Все это случилось почти сразу же после того, как Пат женился.

ГЛАВА XI

«Пробуксовка»

В течение всего времени, пока мы наращивали скорость, то есть уже после того как доктор Деверо занялся мной, мои отношения с Патом непрерывно улучшались. Я выяснил, что, признавшись самому себе в том, что всю жизнь недолюбливал Пата и даже презирал его, я больше не чувствовал ни того ни другого. Я вылечил его от привычки вызывать меня в любое время, когда ему заблагорассудится, тем, что начал сам вызывать его по пустякам, когда захочу, а он, к своему удивлению, не смог выключать меня с той же легкостью, с какой выключал будильник. В результате мы выработали формулу «живи и давай жить другим» и с тех пор отлично сосуществовали. Вскоре я нашел, что с нетерпением жду времени, установленного для «свиданий», и понял, что люблю Пата, но не «опять», а «наконец-то», так как никогда раньше не испытывал к нему таких теплых чувств.

Но постепенно сближаясь с Патом эмоционально, мы одновременно расходились все дальше и дальше в другом — стало сказываться воздействие «пробуксовки». Как вы легко можете понять, анализируя формулы относительности, взаимосвязь их компонентов отнюдь не линейна — она может быть слабо выражена на начальных стадиях процесса, а затем нарастает черт знает с какой силой по направлению к другому концу шкалы.

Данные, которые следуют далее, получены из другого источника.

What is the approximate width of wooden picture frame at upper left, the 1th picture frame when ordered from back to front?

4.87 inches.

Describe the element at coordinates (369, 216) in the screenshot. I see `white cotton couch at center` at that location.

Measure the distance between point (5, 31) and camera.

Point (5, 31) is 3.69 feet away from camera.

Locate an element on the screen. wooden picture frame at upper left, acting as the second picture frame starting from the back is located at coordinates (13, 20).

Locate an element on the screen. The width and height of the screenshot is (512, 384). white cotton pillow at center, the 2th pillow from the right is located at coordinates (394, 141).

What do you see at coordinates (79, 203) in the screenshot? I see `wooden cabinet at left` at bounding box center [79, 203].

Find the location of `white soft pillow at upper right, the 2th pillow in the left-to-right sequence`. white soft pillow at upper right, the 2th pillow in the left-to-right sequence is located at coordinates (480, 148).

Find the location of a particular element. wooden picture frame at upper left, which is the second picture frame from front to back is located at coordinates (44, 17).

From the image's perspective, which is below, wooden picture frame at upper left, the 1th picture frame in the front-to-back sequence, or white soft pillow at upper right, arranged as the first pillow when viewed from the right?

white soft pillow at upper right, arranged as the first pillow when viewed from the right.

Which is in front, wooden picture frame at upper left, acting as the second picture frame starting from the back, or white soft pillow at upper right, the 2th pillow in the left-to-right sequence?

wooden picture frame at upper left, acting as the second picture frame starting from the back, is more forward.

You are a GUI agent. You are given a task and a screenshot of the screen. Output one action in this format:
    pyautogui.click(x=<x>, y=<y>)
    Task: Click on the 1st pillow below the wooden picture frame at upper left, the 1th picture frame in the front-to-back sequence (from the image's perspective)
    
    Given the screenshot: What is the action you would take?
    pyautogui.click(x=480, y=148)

Когда мы достигли трех четвертей скорости света, Пат стал жаловаться, что я приобрел дурную привычку растягивать слова, в то время как мне казалось, что он бормочет их с какой-то непонятной быстротой. При девяти же десятых скорости света различия в произношении составили уже один к двум, но мы поняли, где зарыта собака, и теперь я старался говорить как можно быстрее, а Пат умышленно растягивал слова.

При девяноста девяти сотых скорости света разница достигла уже отношения одного к семи, и нам с Патом оставалось только одно — постараться хоть как-то догадываться о смысле передачи. Однако в тот же день контакт между нами прервался окончательно.